Every record below is to be copied exactly, with its images omitted.

(Document layout detection data)
****

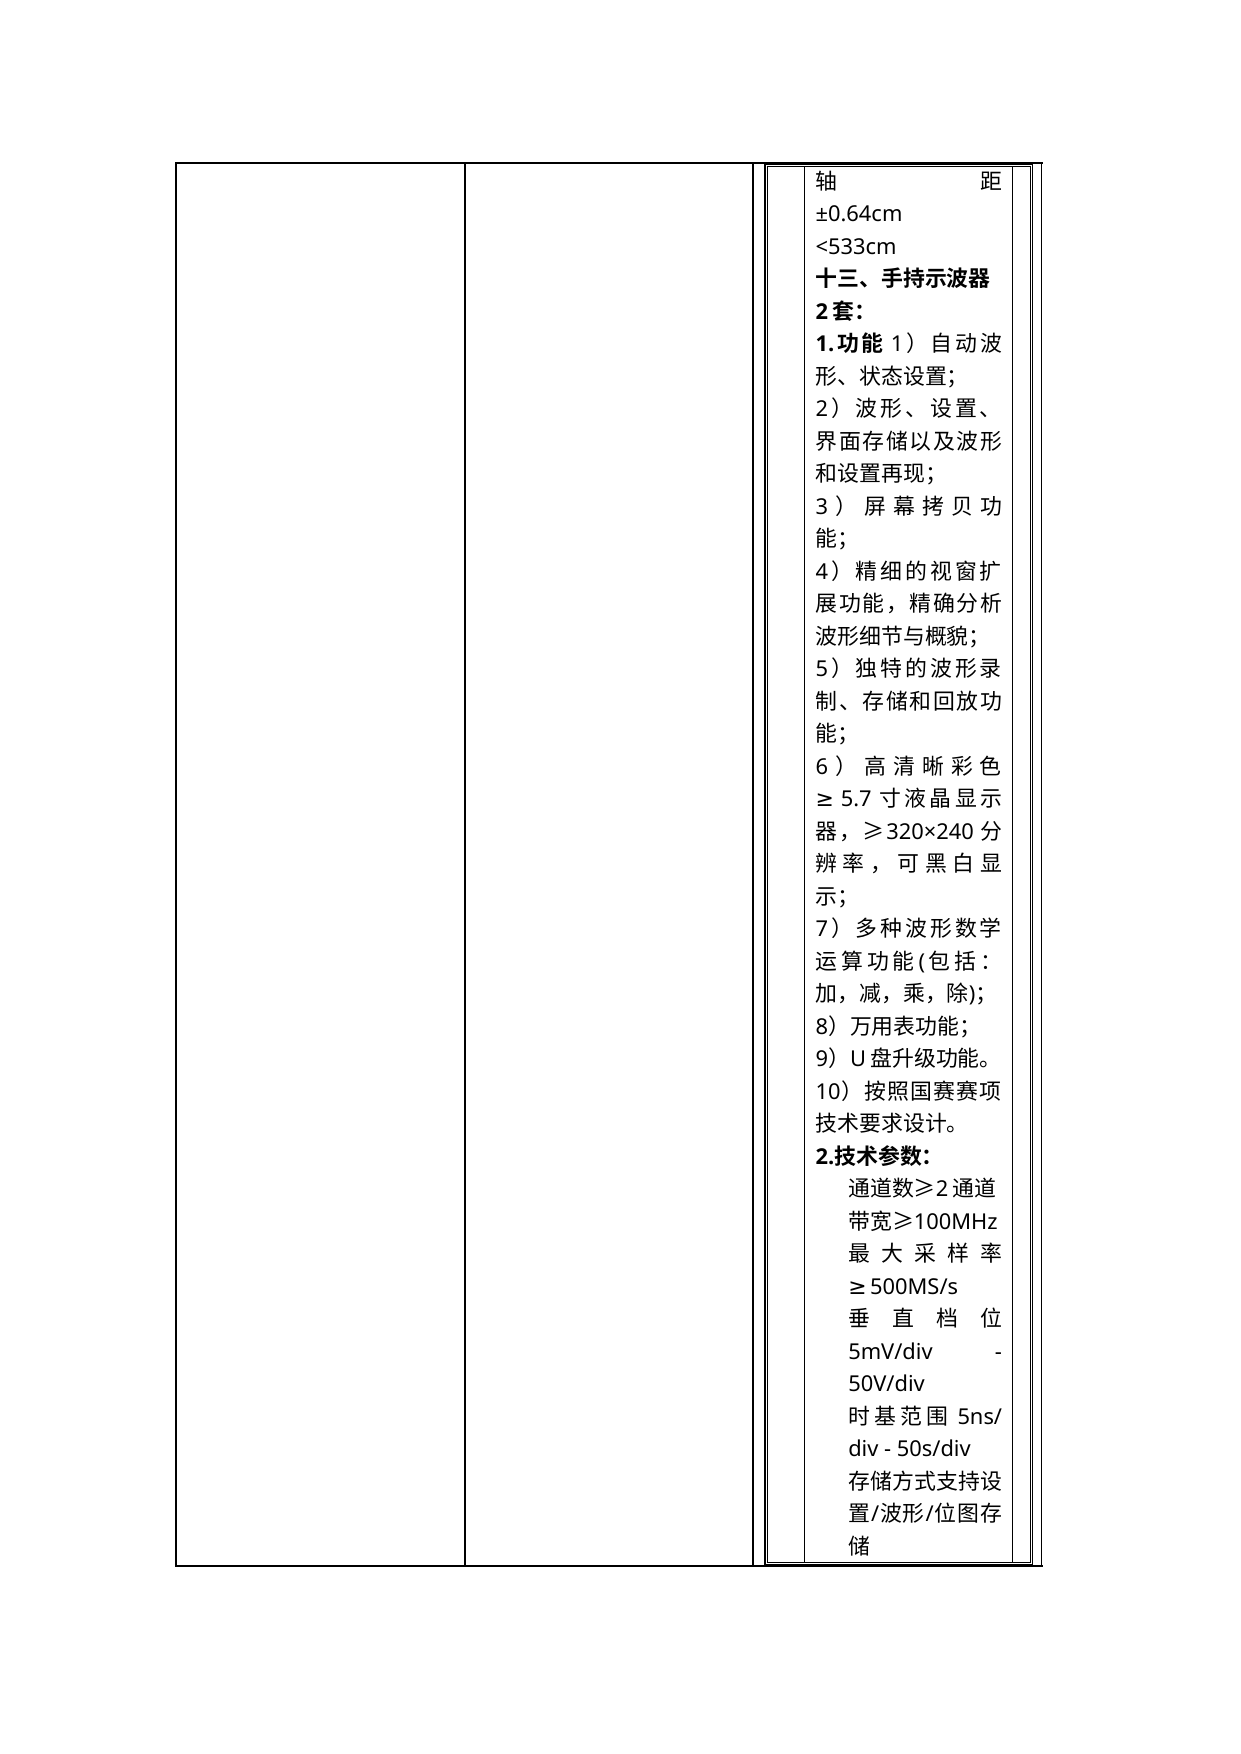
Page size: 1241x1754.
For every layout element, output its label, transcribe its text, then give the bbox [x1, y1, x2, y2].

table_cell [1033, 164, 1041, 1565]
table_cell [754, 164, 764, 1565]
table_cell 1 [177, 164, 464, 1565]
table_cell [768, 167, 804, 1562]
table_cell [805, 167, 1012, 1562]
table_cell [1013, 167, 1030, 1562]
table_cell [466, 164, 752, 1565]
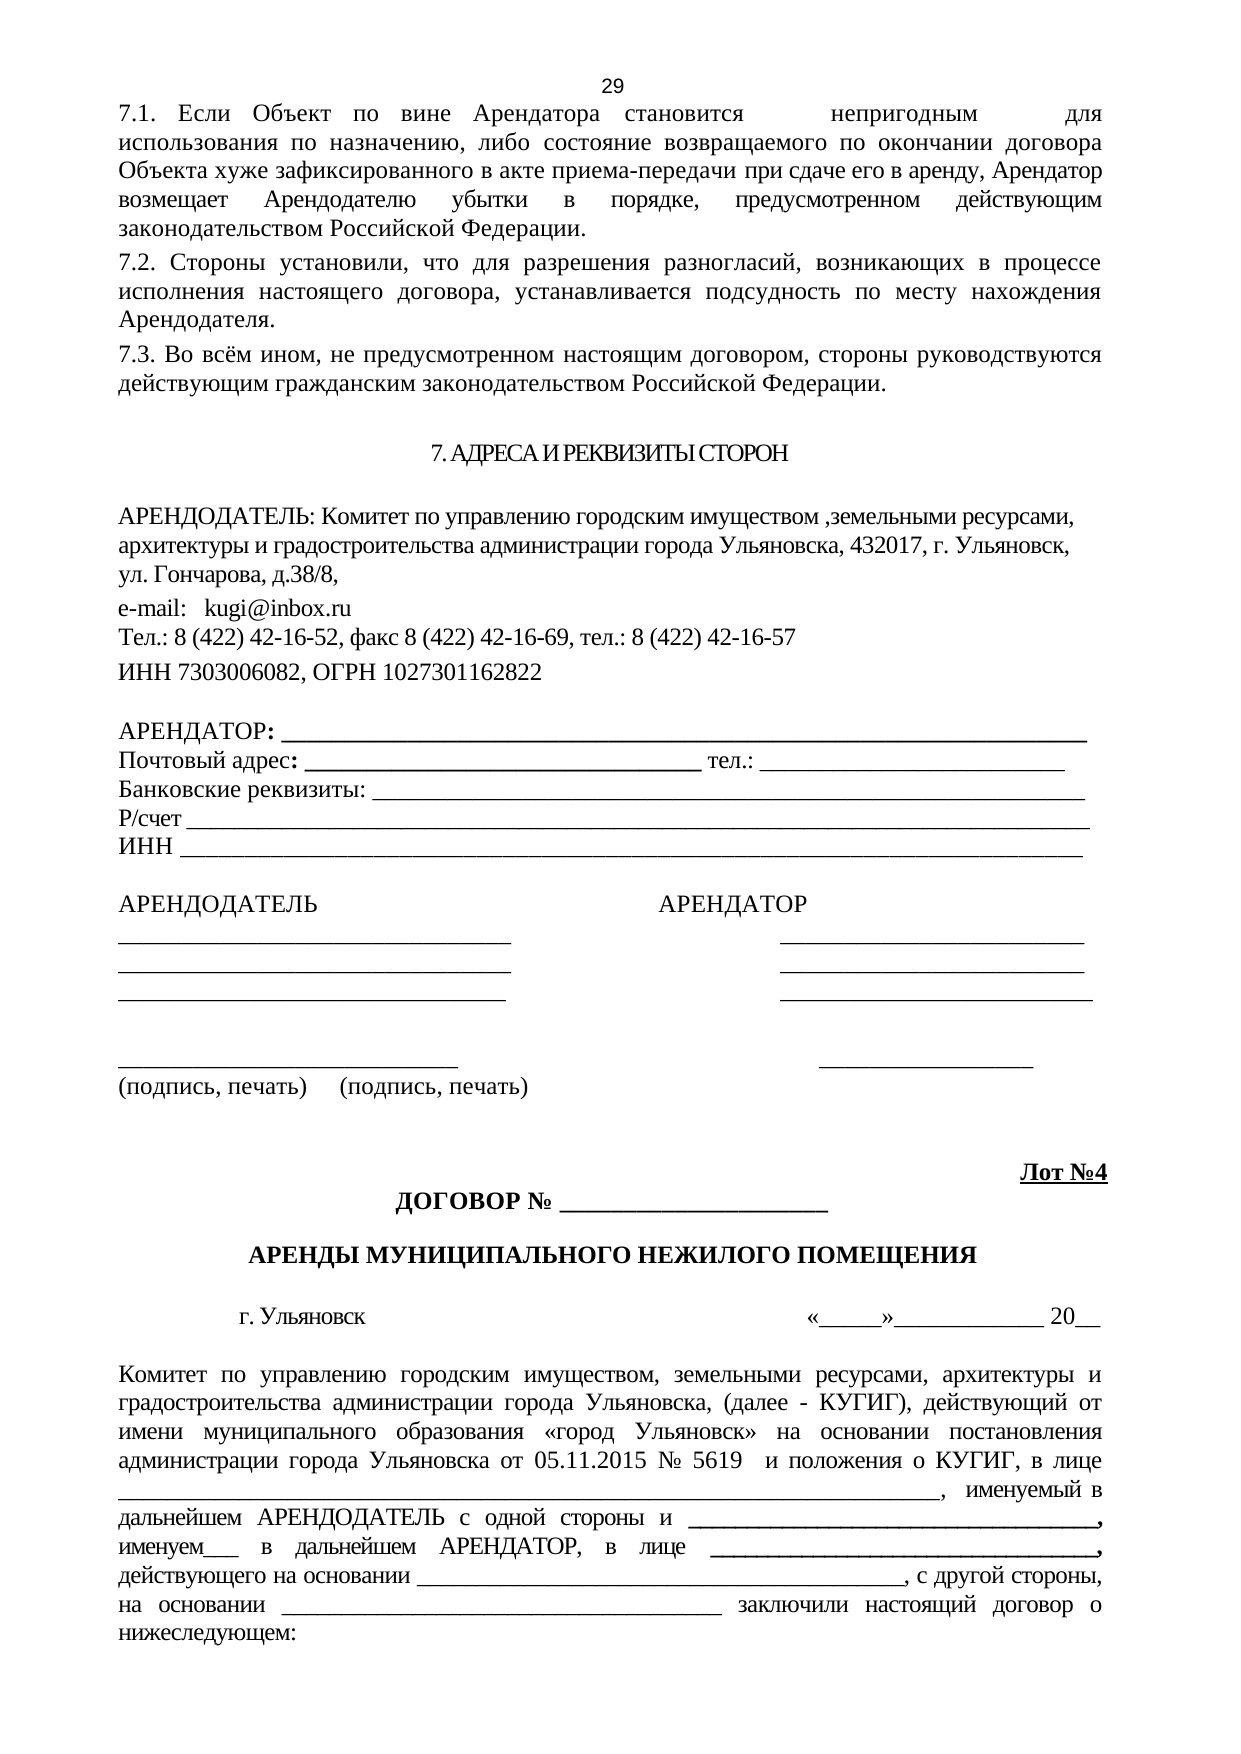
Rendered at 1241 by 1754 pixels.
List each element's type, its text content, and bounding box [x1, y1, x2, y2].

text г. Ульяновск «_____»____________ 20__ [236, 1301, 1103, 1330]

****

| REPLY |
Page size: 1241x1754.
For every layout element, output its label, transcribe its text, then give the bbox [x1, y1, x2, y2].

table_cell [1033, 164, 1041, 1565]
table_cell [754, 164, 764, 1565]
table_cell 1 [177, 164, 464, 1565]
table_cell [768, 167, 804, 1562]
table_cell [805, 167, 1012, 1562]
table_cell [1013, 167, 1030, 1562]
table_cell [466, 164, 752, 1565]
Rendered at 1241 by 1754 pixels.
List each element's type, its text content, and bounding box [x1, y1, x2, y2].

text г. Ульяновск «_____»____________ 20__ [236, 1301, 1103, 1330]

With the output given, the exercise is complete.